Bulgarian designer-sculptor Konstantin Atchkow presents his new series of work Tensegrity and The Cardboard Series on Yatzer. Tensegrity is a blend on tensional integrity, as it refers to structures with an integrity based on synergy between balanced tension and compression of components. A common example of tensegrity is the bicycle wheel. Tensegrity was first applied to architecture and design in the 1980’s when David Geiger designed the first significant structure the Seoul Olympic Gymnastics Arena for the 1988 Summer Olympic Games.

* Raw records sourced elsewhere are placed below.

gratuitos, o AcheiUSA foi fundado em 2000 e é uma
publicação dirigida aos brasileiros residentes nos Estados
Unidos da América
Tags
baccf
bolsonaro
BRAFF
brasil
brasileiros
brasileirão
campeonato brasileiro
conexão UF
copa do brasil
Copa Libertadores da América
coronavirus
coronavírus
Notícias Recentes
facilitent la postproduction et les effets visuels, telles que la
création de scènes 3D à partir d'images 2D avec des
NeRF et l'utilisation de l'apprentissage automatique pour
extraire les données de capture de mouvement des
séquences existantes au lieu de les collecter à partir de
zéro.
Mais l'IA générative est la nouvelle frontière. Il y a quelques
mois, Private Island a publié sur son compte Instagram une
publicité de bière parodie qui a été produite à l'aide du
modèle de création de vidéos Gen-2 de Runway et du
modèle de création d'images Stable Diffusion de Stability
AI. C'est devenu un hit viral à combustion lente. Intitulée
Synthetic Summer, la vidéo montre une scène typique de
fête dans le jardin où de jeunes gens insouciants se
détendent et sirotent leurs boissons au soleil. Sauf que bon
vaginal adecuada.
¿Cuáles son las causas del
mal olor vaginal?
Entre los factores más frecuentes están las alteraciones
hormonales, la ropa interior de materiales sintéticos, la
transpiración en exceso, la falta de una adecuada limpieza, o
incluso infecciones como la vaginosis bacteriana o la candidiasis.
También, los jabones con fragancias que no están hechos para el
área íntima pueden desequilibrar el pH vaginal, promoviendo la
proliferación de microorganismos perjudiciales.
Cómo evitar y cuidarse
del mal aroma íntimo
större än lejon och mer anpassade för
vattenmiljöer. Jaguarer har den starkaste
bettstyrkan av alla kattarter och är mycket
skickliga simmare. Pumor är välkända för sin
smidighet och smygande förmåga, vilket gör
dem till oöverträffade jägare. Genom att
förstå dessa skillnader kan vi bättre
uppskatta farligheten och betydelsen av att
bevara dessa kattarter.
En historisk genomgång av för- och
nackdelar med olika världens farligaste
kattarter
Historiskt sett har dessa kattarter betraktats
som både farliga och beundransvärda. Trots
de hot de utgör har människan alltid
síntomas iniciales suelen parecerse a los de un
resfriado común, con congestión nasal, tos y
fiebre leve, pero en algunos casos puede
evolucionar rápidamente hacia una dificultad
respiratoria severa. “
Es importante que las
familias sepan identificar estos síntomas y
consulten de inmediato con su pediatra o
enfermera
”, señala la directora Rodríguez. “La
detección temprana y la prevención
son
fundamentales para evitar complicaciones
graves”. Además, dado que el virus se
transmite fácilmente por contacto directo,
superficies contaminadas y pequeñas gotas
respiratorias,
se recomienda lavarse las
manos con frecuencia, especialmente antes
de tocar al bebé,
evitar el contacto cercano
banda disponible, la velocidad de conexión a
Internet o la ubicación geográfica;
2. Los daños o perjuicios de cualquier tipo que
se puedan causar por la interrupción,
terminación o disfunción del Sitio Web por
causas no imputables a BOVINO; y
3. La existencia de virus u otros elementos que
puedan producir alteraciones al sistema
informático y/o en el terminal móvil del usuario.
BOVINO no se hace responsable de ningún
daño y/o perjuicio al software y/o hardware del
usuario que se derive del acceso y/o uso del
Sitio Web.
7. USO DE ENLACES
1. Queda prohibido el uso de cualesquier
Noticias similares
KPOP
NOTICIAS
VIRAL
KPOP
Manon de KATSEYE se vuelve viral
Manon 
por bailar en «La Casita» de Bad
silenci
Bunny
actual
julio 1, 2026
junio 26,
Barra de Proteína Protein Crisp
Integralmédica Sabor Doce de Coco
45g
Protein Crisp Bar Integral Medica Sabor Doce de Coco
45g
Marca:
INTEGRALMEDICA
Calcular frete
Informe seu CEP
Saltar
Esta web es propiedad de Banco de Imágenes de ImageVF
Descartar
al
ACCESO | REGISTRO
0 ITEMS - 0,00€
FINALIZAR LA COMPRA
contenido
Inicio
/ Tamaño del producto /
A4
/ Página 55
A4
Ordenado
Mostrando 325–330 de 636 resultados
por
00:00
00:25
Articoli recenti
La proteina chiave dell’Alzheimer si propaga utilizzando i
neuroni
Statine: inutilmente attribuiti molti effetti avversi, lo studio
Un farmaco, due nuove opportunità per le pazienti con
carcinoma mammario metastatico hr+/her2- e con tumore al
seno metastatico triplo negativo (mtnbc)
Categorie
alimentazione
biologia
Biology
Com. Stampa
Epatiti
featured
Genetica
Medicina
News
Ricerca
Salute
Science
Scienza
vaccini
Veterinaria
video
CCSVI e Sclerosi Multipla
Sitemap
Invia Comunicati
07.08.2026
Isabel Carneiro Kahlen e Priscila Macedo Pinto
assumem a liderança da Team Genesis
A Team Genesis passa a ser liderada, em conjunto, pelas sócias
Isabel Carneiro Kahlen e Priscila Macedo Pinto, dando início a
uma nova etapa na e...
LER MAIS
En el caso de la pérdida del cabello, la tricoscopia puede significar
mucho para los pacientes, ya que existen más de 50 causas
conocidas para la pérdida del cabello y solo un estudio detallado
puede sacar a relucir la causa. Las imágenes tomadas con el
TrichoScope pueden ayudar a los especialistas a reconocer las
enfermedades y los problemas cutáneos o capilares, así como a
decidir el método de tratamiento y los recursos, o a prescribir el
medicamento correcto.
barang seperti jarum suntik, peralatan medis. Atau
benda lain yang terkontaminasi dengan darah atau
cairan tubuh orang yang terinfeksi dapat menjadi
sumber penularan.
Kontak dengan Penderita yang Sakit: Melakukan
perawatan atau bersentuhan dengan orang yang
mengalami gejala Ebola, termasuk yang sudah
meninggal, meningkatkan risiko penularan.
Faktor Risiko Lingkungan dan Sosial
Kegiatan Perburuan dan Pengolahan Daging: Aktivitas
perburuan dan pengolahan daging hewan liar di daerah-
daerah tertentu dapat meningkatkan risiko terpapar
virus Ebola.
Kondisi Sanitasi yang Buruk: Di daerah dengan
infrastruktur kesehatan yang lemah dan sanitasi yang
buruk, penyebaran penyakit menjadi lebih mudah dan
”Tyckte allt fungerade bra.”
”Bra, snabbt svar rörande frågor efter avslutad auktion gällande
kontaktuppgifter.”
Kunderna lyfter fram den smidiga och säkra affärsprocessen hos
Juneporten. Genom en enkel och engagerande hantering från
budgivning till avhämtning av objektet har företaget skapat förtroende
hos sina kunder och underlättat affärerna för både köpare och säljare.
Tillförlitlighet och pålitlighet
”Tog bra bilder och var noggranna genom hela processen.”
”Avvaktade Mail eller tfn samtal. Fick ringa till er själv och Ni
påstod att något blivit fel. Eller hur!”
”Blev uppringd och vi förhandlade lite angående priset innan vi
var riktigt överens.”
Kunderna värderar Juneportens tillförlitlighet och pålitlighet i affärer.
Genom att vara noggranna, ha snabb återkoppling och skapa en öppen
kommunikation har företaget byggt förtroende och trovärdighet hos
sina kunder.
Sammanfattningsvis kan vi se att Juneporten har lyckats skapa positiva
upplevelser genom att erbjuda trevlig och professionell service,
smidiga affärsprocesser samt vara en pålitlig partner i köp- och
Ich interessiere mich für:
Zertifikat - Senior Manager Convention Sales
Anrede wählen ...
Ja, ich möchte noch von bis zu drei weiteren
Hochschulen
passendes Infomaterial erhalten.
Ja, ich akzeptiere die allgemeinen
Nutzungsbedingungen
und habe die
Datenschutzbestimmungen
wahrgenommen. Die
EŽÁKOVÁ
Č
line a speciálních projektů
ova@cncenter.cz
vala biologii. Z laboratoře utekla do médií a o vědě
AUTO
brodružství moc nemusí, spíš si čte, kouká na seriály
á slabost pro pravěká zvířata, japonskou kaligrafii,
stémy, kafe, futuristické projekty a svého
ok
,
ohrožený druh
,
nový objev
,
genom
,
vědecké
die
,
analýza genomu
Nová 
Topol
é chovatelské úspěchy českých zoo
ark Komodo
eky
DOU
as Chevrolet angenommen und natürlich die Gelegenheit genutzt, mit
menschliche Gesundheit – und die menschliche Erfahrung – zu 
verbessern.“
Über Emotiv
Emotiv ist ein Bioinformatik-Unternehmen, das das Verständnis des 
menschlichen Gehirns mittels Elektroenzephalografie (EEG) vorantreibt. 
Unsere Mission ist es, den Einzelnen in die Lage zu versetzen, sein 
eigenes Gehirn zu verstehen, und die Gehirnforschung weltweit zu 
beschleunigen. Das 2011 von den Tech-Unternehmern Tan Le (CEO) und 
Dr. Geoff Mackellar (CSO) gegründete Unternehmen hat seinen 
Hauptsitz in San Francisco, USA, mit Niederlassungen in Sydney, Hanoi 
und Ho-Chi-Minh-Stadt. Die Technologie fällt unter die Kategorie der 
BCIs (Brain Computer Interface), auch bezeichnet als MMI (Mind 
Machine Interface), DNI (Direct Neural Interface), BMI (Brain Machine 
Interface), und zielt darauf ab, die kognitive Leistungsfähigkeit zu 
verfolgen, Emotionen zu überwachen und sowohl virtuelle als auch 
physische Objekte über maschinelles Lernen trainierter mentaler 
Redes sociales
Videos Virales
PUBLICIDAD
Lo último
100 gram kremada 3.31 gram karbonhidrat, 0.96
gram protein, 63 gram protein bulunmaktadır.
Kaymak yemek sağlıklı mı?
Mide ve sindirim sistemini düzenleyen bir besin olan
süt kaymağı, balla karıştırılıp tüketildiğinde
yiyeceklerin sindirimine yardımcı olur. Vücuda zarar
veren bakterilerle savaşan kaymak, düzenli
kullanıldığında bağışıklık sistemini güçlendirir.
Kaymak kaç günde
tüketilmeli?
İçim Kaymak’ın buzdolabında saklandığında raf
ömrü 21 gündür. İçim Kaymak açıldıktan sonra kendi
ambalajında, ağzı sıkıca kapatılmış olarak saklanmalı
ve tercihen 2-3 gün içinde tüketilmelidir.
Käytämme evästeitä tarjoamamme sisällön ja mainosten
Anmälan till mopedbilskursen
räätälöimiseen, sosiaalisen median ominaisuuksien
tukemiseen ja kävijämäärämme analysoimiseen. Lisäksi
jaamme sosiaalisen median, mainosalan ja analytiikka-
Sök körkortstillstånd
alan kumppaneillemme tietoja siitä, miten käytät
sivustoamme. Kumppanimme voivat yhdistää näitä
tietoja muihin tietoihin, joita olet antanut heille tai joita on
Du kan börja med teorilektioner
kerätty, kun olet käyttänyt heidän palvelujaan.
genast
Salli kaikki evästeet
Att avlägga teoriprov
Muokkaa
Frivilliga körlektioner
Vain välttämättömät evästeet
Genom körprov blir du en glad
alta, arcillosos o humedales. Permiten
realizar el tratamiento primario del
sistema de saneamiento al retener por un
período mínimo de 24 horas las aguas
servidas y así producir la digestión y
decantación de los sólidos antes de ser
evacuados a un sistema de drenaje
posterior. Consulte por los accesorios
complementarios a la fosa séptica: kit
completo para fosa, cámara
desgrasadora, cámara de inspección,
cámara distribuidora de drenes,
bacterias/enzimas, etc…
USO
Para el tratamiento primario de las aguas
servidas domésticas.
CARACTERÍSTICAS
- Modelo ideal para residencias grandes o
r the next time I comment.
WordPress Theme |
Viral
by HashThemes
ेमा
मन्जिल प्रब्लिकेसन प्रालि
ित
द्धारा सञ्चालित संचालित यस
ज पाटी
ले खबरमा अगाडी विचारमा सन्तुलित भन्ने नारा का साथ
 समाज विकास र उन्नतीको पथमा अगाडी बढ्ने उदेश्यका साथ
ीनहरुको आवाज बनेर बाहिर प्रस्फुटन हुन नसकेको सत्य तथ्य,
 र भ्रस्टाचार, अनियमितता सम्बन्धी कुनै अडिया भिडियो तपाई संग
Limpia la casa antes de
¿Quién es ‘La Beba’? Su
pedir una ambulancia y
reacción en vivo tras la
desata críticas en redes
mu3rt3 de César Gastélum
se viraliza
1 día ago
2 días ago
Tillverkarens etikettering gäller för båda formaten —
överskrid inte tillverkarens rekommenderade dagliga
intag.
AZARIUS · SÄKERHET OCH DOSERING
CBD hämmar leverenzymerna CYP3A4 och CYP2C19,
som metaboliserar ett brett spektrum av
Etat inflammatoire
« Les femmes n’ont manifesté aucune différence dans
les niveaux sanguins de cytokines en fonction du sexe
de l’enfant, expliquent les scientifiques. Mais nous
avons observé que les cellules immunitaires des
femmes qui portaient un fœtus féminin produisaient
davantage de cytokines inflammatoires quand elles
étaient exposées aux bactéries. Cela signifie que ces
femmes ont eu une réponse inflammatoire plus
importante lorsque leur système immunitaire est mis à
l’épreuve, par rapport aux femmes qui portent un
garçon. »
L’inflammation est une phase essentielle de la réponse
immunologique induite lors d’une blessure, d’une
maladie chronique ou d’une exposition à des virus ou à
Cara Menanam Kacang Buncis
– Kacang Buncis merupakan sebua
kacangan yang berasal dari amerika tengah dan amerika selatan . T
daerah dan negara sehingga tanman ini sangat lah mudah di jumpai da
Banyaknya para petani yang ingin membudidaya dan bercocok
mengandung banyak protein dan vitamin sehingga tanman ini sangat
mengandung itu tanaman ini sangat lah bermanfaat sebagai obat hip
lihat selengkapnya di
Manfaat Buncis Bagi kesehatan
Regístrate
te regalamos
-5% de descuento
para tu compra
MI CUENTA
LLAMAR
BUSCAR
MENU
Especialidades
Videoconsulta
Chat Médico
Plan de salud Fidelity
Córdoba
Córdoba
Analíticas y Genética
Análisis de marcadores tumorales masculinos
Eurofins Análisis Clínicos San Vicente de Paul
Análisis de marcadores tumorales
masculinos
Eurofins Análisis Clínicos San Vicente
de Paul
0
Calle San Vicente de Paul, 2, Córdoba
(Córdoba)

“My interest in the Tensegrity sculpture and my experience, have naturally led to my future development in the direction of the same style. Further improving my know-how as a PhD student, I was looking for applying the Tensegrity style in the furniture design. In my opinion, this is a new basis of the form-creation, demanded by the logics of minimalism and the natural approach not only to sculpting, but also in architecture. Moreover, the Tensegrity constructions give flexible behavior to the furniture and encourage its self-adjustment to the terrain or to the body. The Tensegrity furniture brings the sensation of flying in some elements, carried by tense ropes. This specific kind of tectonics touches the feeling of anti-gravitation and beautiful geometry. They require intelligent decisions that attracted me to follow the challenge to find my solutions in the construction of this type of furniture.”
/// Konstantin Atchkow
Atchkow has applied the tensegrity concept to his sculptures with Yatzer’s favorite being “One Horse Power,” among The Fish and The Wild Pig, which have acted as works of his Doctoral Thesis on Tensegrity and Figurative Sculptures. One Horse Power is made of automobile parts and tense steel cables which act synergetically like the muscles and the tendons in the body of the animal. The automobile parts have joints just like the body in the actual anatomical places and tense cables which represent the muscles to hold the sculptures legs and tail together.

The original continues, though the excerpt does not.